Şiddet-i şefkat ve rikkatten, bu kışın şiddetli soğuğuyla beraber manevî ve şiddetli bir soğuk ve musîbet-i beşeriyeden biçarelere gelen felâketler, helâketler, sefaletler, açlıklar şiddetle rikkatime dokundu. Birden ihtar edildi ki:

Böyle musîbetlerde kâfir de olsa hakkında bir nevî merhamet ve mükâfât vardır ki, o musîbet ona nispeten çok ucuz düşer. Böyle musîbet-i semaviye masumlar hakkında bir nevî şehadet hükmüne geçiyor.

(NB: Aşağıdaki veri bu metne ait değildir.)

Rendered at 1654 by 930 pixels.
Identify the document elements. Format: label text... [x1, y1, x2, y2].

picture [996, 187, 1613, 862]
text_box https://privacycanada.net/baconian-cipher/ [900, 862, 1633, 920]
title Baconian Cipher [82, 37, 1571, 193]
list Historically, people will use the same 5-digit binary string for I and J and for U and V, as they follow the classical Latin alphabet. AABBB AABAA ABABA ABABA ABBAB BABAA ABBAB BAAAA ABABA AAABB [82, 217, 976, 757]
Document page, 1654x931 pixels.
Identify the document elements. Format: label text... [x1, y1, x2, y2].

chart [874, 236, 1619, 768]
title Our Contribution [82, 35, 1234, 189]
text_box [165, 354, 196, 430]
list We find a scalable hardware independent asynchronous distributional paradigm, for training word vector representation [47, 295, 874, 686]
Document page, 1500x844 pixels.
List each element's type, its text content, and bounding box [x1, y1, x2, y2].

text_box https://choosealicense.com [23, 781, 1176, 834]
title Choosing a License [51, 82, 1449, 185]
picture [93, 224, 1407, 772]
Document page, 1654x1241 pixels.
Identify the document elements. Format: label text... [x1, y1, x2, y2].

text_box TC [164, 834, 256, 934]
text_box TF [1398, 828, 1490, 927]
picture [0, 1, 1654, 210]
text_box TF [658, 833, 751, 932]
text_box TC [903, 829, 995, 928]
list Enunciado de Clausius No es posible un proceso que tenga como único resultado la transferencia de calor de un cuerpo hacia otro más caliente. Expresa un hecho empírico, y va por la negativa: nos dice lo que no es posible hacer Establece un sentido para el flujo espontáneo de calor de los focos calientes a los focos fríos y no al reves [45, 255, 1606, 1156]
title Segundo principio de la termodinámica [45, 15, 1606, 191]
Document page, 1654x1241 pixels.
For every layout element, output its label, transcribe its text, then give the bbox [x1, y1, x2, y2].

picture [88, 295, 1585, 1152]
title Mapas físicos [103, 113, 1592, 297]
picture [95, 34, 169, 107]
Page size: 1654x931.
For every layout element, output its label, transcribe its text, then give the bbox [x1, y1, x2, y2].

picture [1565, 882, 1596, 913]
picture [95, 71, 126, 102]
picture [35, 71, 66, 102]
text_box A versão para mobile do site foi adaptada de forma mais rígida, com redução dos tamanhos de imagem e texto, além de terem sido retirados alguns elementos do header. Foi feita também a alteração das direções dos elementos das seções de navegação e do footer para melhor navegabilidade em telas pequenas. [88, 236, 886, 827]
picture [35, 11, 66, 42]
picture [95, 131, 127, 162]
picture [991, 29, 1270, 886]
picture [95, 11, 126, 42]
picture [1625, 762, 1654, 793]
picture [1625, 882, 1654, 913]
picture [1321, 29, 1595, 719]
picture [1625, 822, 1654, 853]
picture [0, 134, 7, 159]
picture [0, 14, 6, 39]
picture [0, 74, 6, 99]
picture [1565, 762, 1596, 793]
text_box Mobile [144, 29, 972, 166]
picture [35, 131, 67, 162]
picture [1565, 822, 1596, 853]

Üç dört aydır ki, dünyanın vaziyetinden ve harbinden hiçbir haberim yokken, Avrupa’da, Rusya’daki çoluk çocuğa acıyarak tahattur ettim. O manevî ihtarın beyan ettiği taksîmât bu elîm şefkate bir merhem oldu. Şöyle ki:

O musîbet-i semaviyeden ve beşerin zalim kısmının cinayetinin neticesi olarak gelen felâketten vefat eden ve perişan olanlar, eğer on beş yaşına kadar olanlar ise, ne dinde olursa olsun şehit hükmündedir. Müslümanlar gibi büyük mükâfât-ı maneviyeleri, o musîbeti hiçe indirir.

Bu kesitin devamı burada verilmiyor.